Saturday, April 24, 2010

The difficulty of regulating the shadow-banking system

Regulation of the shadow banking system, with its non-exchange traded (over-the-counter, private contracts) and customized derivative instruments, is surely top on the priority list of all financial market reform proposals. But as Alan Blinder writes in a WSJ op-ed, the preferred approach of standardizing derivatives and moving their trading into organized exchanges will run up against formidable obstacles.

"The primary beneficiaries of customization are the ... five big Wall Street firms... If they can stave off standardization and exchange trading, comparison shopping will remain very difficult and profit margins will remain sky high. But if reform makes standardized, exchange-traded products dominant, competition will squeeze profit margins to the bone."

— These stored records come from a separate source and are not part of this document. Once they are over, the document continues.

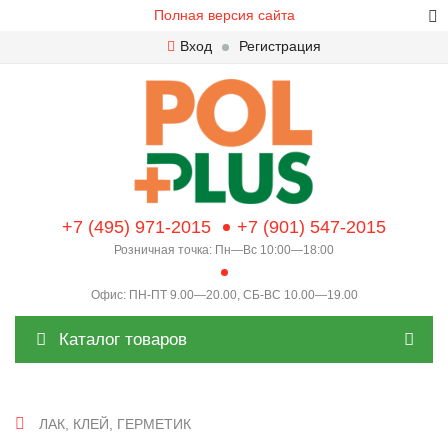
Полная версия сайта
Вход
Регистрация
+7 (495) 971-2015
+7 (901) 547-2015
Розничная точка: Пн—Вс 10:00—18:00
Офис: ПН-ПТ 9.00—20.00, СБ-ВС 10.00—19.00
Каталог товаров
ЛАК, КЛЕЙ, ГЕРМЕТИК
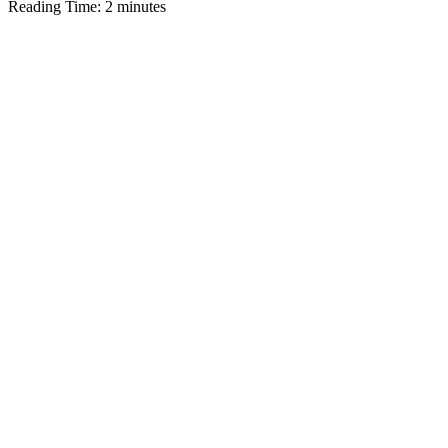
Reading Time:
2
minutes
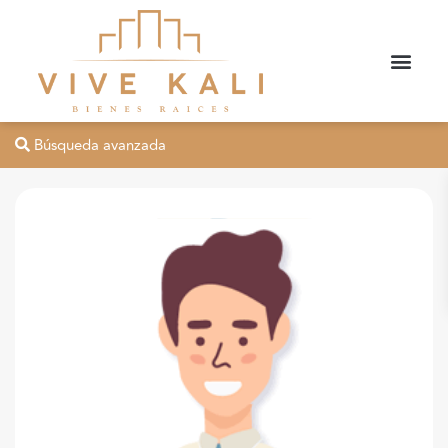
Búsqueda avanzada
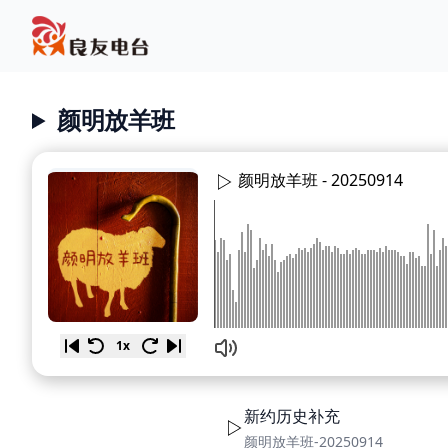
颜明放羊班
颜明放羊班 -
20250914
1x
新约历史补充
颜明放羊班-20250914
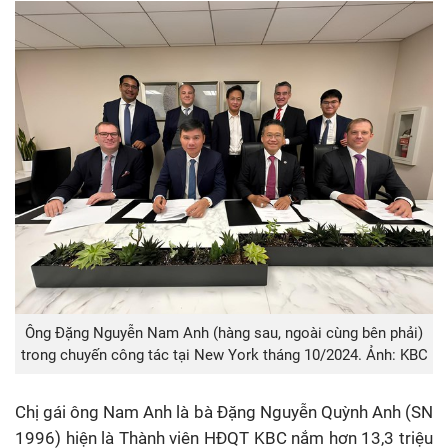
Ông Đặng Nguyễn Nam Anh (hàng sau, ngoài cùng bên phải)
trong chuyến công tác tại New York tháng 10/2024. Ảnh: KBC
Chị gái ông Nam Anh là bà Đặng Nguyễn Quỳnh Anh (SN
1996) hiện là Thành viên HĐQT KBC nắm hơn 13,3 triệu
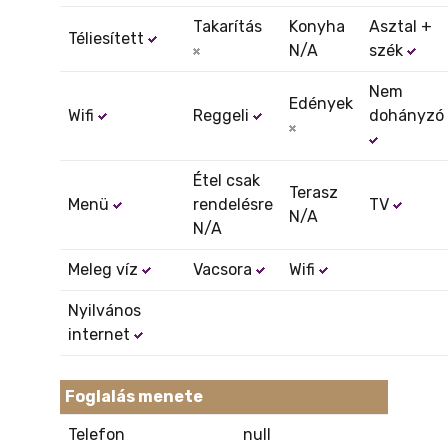
Takarítás
Konyha
Asztal +
Téliesített
N/A
szék
Nem
Edények
Wifi
Reggeli
dohányzó
Étel csak
Terasz
Menü
rendelésre
TV
N/A
N/A
Meleg víz
Vacsora
Wifi
Nyilvános
internet
Foglalás menete
Telefon
null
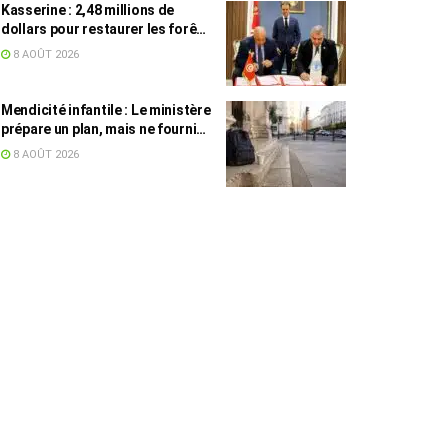
Kasserine : 2,48 millions de
dollars pour restaurer les forêts
de pin d’Alep
8 AOÛT 2026
Mendicité infantile : Le ministère
prépare un plan, mais ne fournit
toujours aucun chiffre
8 AOÛT 2026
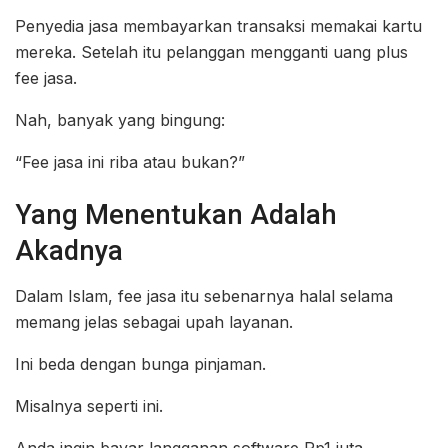
Penyedia jasa membayarkan transaksi memakai kartu
mereka. Setelah itu pelanggan mengganti uang plus
fee jasa.
Nah, banyak yang bingung:
“Fee jasa ini riba atau bukan?”
Yang Menentukan Adalah
Akadnya
Dalam Islam, fee jasa itu sebenarnya halal selama
memang jelas sebagai upah layanan.
Ini beda dengan bunga pinjaman.
Misalnya seperti ini.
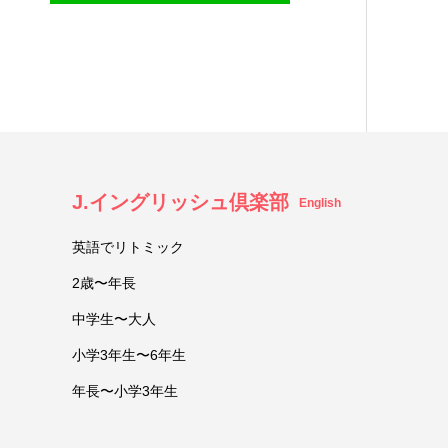
J.イングリッシュ倶楽部
English
英語でリトミック
2歳〜年長
中学生〜大人
小学3年生〜6年生
年長〜小学3年生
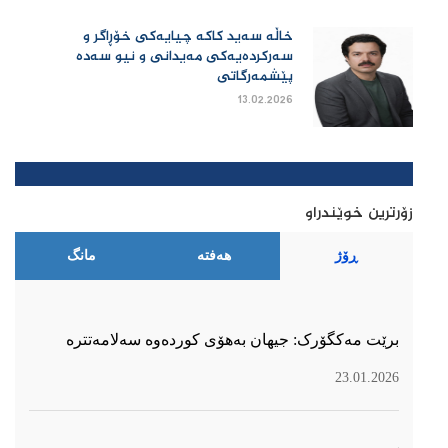
خاڵە سەید کاکە چیایەکی خۆڕاگر و
سەرکردەیەکی مەیدانی و نیو سەدە
پێشمەرگاتی
13.02.2026
زۆرترین خوێندراو
ڕۆژ
هەفتە
مانگ
برێت مەکگۆرک: جیهان بەهۆی کوردەوە سەلامەتترە
23.01.2026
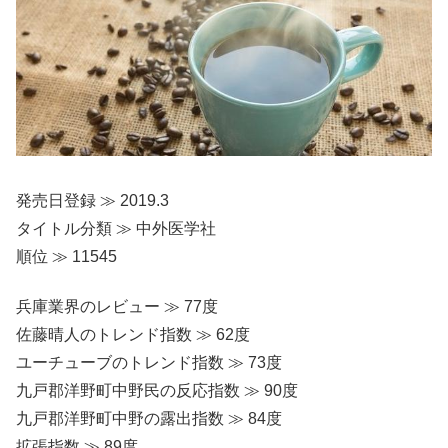
発売日登録 ≫ 2019.3
タイトル分類 ≫ 中外医学社
順位 ≫ 11545
兵庫業界のレビュー ≫ 77度
佐藤晴人のトレンド指数 ≫ 62度
ユーチューブのトレンド指数 ≫ 73度
九戸郡洋野町中野民の反応指数 ≫ 90度
九戸郡洋野町中野の露出指数 ≫ 84度
拡張指数 ≫ 89度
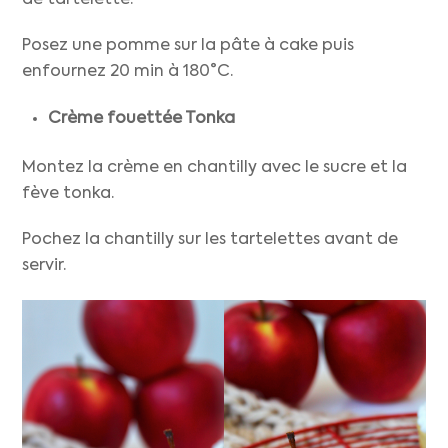
Posez une pomme sur la pâte à cake puis
enfournez 20 min à 180°C.
Crème fouettée Tonka
Montez la crème en chantilly avec le sucre et la
fève tonka.
Pochez la chantilly sur les tartelettes avant de
servir.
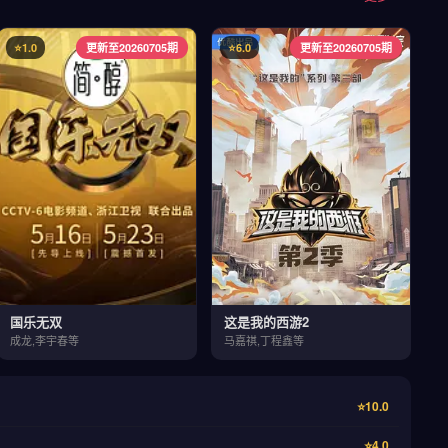
⭐1.0
更新至20260705期
⭐6.0
更新至20260705期
国乐无双
这是我的西游2
成龙,李宇春等
马嘉祺,丁程鑫等
⭐10.0
⭐4.0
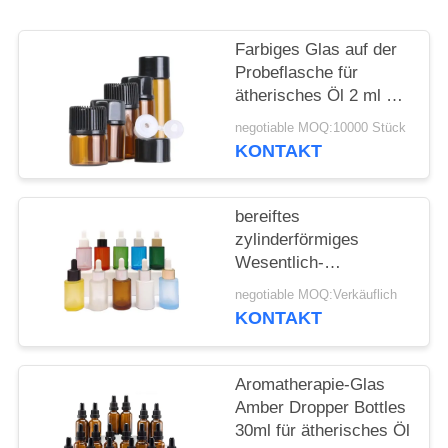
ANFORDERN
Farbiges Glas auf der
SITEMAP
Probeflasche für
ätherisches Öl 2 ml 3
ml 5 ml
PRIVACY
negotiable MOQ:10000 Stück
KONTAKT
POLICY
bereiftes
zylinderförmiges
Wesentlich-
kosmetisches flaches
negotiable MOQ:Verkäuflich
Schulter-
KONTAKT
Glasätherisches Öl der
Tropfflasche-30ml
Aromatherapie-Glas
Amber Dropper Bottles
30ml für ätherisches Öl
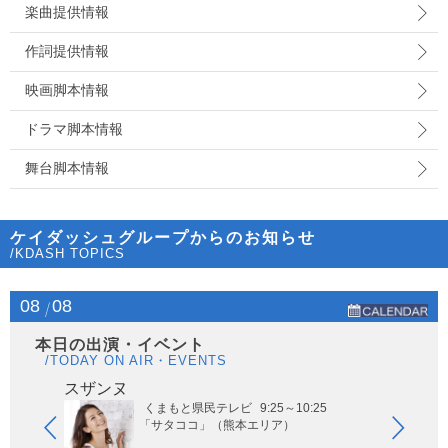
楽曲提供情報
作詞提供情報
映画脚本情報
ドラマ脚本情報
舞台脚本情報
ケイダッシュグループからのお知らせ
/KDASH TOPICS
08
08
本日の出演・イベント
/TODAY ON AIR・EVENTS
スザンヌ
風男
くまもと県民テレビ
9:25～10:25
「サタココ」（熊本エリア）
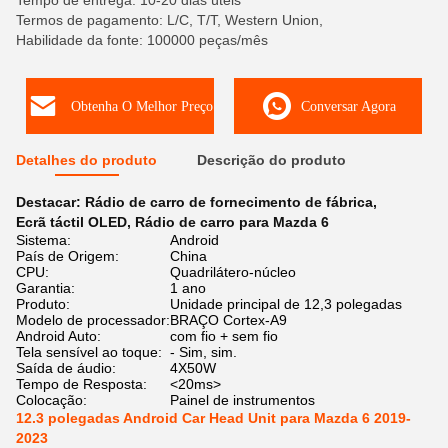
Tempo de entrega: 10-20 dias úteis
Termos de pagamento: L/C, T/T, Western Union,
Habilidade da fonte: 100000 peças/mês
Obtenha O Melhor Preço
Conversar Agora
Detalhes do produto
Descrição do produto
Destacar:
Rádio de carro de fornecimento de fábrica
,
Ecrã táctil OLED
,
Rádio de carro para Mazda 6
Sistema:
Android
País de Origem:
China
CPU:
Quadrilátero-núcleo
Garantia:
1 ano
Produto:
Unidade principal de 12,3 polegadas
Modelo de processador:
BRAÇO Cortex-A9
Android Auto:
com fio + sem fio
Tela sensível ao toque:
- Sim, sim.
Saída de áudio:
4X50W
Tempo de Resposta:
<20ms>
Colocação:
Painel de instrumentos
12.3 polegadas Android Car Head Unit para Mazda 6 2019-
2023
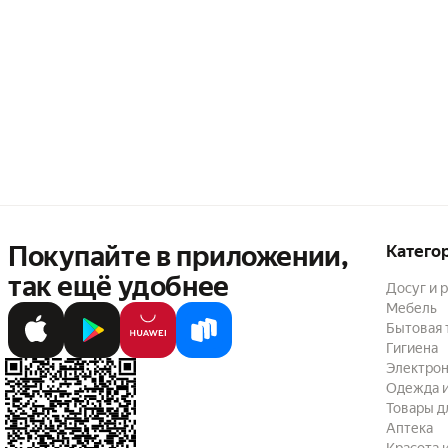
Покупайте в приложении,
Катего
так ещё удобнее
Досуг и 
Мебель
Бытовая 
Гигиена
Электрон
Одежда и
Товары д
Аптека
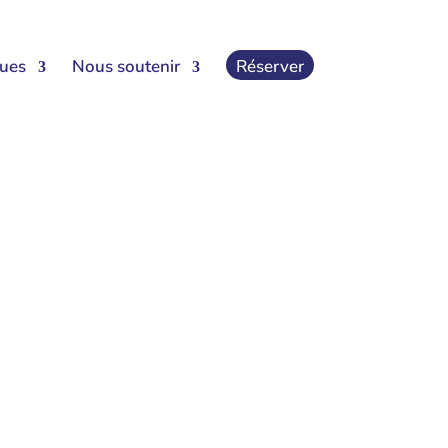
ques
Nous soutenir
Réserver
I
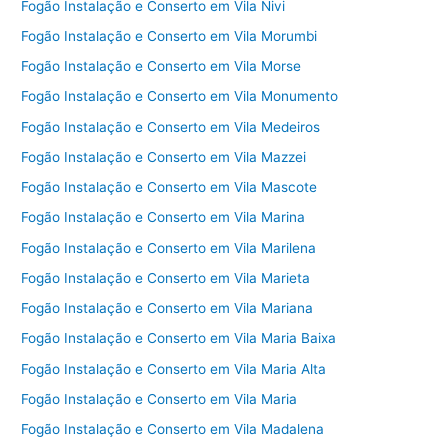
Fogão Instalação e Conserto em Vila Nivi
Fogão Instalação e Conserto em Vila Morumbi
Fogão Instalação e Conserto em Vila Morse
Fogão Instalação e Conserto em Vila Monumento
Fogão Instalação e Conserto em Vila Medeiros
Fogão Instalação e Conserto em Vila Mazzei
Fogão Instalação e Conserto em Vila Mascote
Fogão Instalação e Conserto em Vila Marina
Fogão Instalação e Conserto em Vila Marilena
Fogão Instalação e Conserto em Vila Marieta
Fogão Instalação e Conserto em Vila Mariana
Fogão Instalação e Conserto em Vila Maria Baixa
Fogão Instalação e Conserto em Vila Maria Alta
Fogão Instalação e Conserto em Vila Maria
Fogão Instalação e Conserto em Vila Madalena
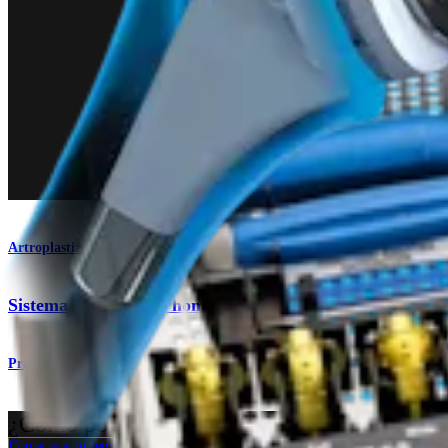
Artroplastia de hombro
Sistema total para el hombro Univers Revers™
Producto
¿Cómo podemos ayudarlo?
Contacte a un representante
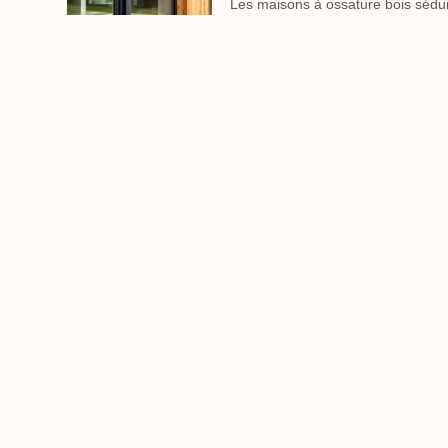
Les maisons à ossature bois sédui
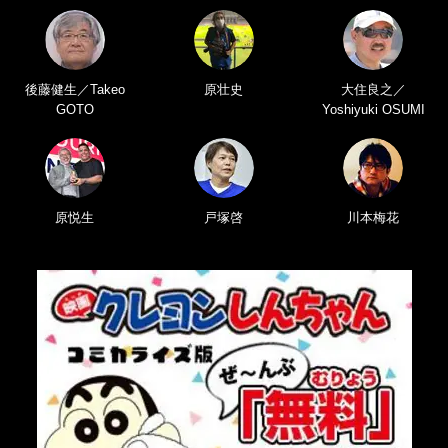
後藤健生／Takeo
原壮史
大住良之／
GOTO
Yoshiyuki OSUMI
原悦生
戸塚啓
川本梅花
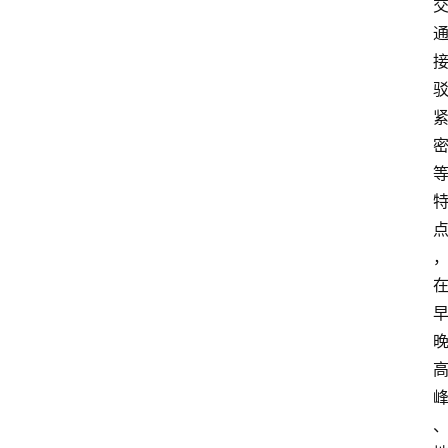
快
报
消
登录
注册
费
生
活
财
经
观
察
大
众
科
普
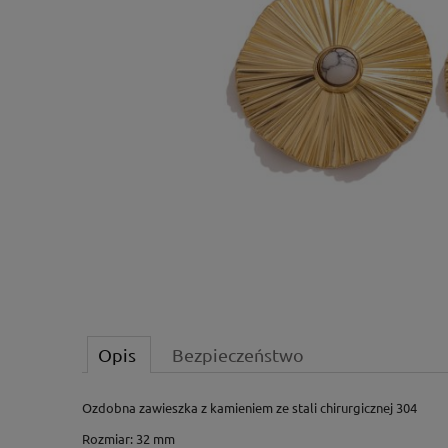
Opis
Bezpieczeństwo
Ozdobna zawieszka z kamieniem ze stali chirurgicznej 304
Rozmiar: 32 mm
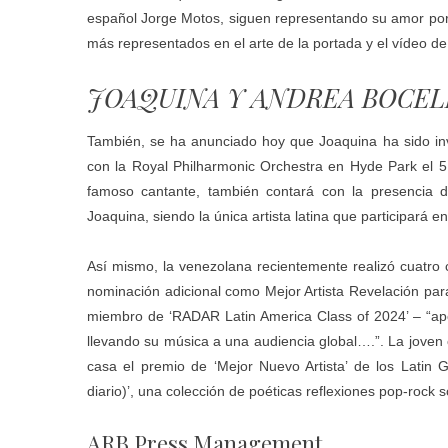
español Jorge Motos, siguen representando su amor por la
más representados en el arte de la portada y el vídeo de
JOAQUINA Y ANDREA BOCEL
También, se ha anunciado hoy que Joaquina ha sido in
con la Royal Philharmonic Orchestra en Hyde Park el 5 d
famoso cantante, también contará con la presencia de
Joaquina, siendo la única artista latina que participará e
Así mismo, la venezolana recientemente realizó cuatro 
nominación adicional como Mejor Artista Revelación par
miembro de ‘RADAR Latin America Class of 2024’ – “ap
llevando su música a una audiencia global….”. La joven 
casa el premio de ‘Mejor Nuevo Artista’ de los Lati
diario)’, una colección de poéticas reflexiones pop-rock 
ARB Press Management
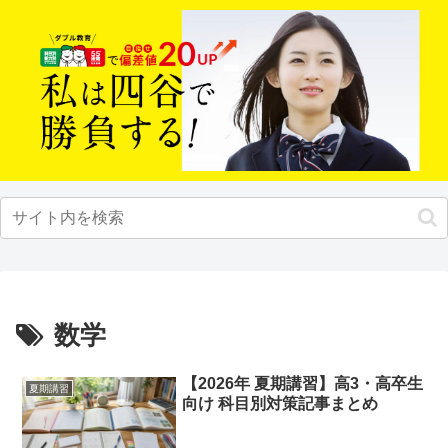
数学
【2026年 夏期講習】高3・高卒生
夏期講習
向け 科目別対策記事まとめ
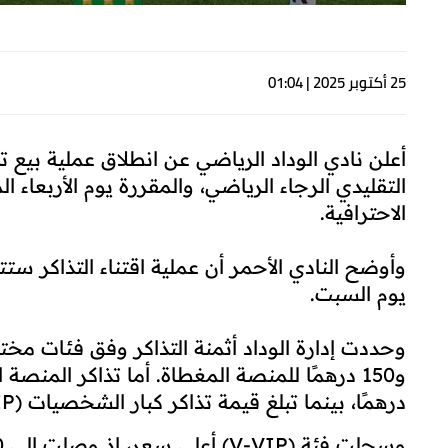
25 أكتوبر 2025 | 01:04
أعلن نادي الوداد الرياضي عن انطلاق عملية بيع تذ
التقليدي الرجاء الرياضي، والمقررة يوم الأربعاء
الاحترافية.
وأوضح النادي الأحمر أن عملية اقتناء التذاكر ستت
يوم السبت.
درهمًا، بينما تبلغ قيمة تذاكر كبار الشخصيات (VIP) 400 درهم.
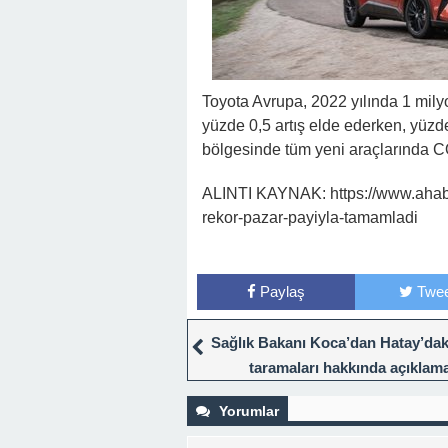
Toyota Avrupa, 2022 yılında 1 milyo
yüzde 0,5 artış elde ederken, yüzde
bölgesinde tüm yeni araçlarında C
ALINTI KAYNAK: https://www.ahaber
rekor-pazar-payiyla-tamamladi
Paylaş
Twee
Sağlık Bakanı Koca’dan Hatay’daki
taramaları hakkında açıklam
Yorumlar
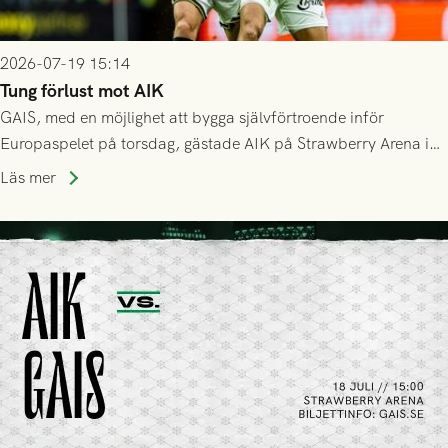
2026-07-19 15:14
Tung förlust mot AIK
GAIS, med en möjlighet att bygga självförtroende inför
Europaspelet på torsdag, gästade AIK på Strawberry Arena i
Stockholm . Men trots konstant hotande i första halvlek av
Läs mer
GAIS så var det AIK, i andra halvlek, som höjde tempot och
lyckades få in 2-0.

In addition to providing information about prices and volumes, exchange trading would subject derivatives to a full range of regulations, including disclosure and reporting requirements and stricter antifraud rules. And as expected, as a Times op-ed writes, the proposals now under discussion before the US Senate does not appear very promising

"The bill would allow too many trades to be done off the exchanges. Regulators would be able to police them, but there would be no ongoing investor oversight. There are carve-outs for certain corporate users of derivatives and for contracts tailored to unique purposes. The bill also would allow the Treasury secretary to exempt an entire type of derivative known as foreign exchange swaps. Corporate pension funds that invest in derivatives would be subjected to less scrutiny than is required of many other investors. The financing arms of major manufacturers would also escape full scrutiny. All of that is going in the wrong direction."

The Times op-ed advocates going beyond mere regulation of derivatives and proposes an outright ban on abusive derivatives like that sold by Goldman

"The Goldman deal was nothing more than a bet on the mortgage market, in which one side was destined to win and the other to lose, without 'investing' anything in the real economy. The CDO did not hold actual mortgage-related bonds, but rather allowed the participants to stake a position on whether bonds owned by others would perform well, or tank. And that helped to further inflate the housing bubble. That is not investing. It is gambling, and it is abusive. It has no place in banks that can bring down the system if they fail... Congress should ban both gaming and abusive derivatives. That would help clarify the difference between pure speculation and true hedging. It would start to restore what has been lost in the crisis: public confidence in the integrity of financial markets."

In many respects, the final outcome on the regulation of the shadow banking system will be the acid test for the extent of influence wielded by the Wall Street firms on the Washington establishment. No other reform proposal impinges so directly and immediately on the profitability of Wall Street. Unless something dramatic happens, I am inclined to believe that any reform to bring derivatives under the umbrella of the regulatory agencies will be considerably diluted by what it excludes from its ambit.

The Goldman scandal, which involved the use of precisely such customized derivative products (in this case, synthetic CDOs, with underlying CDS's), and the momentum of public outrage generated by it is an excellent opportunity to bell the cat on reforming the shadow-banking system.

Update 1 (13/12/2010)

Excellent NYT article on how the big banks control the derivatives trading processes, preventing the development of independent clearing houses and electronic trading platforms.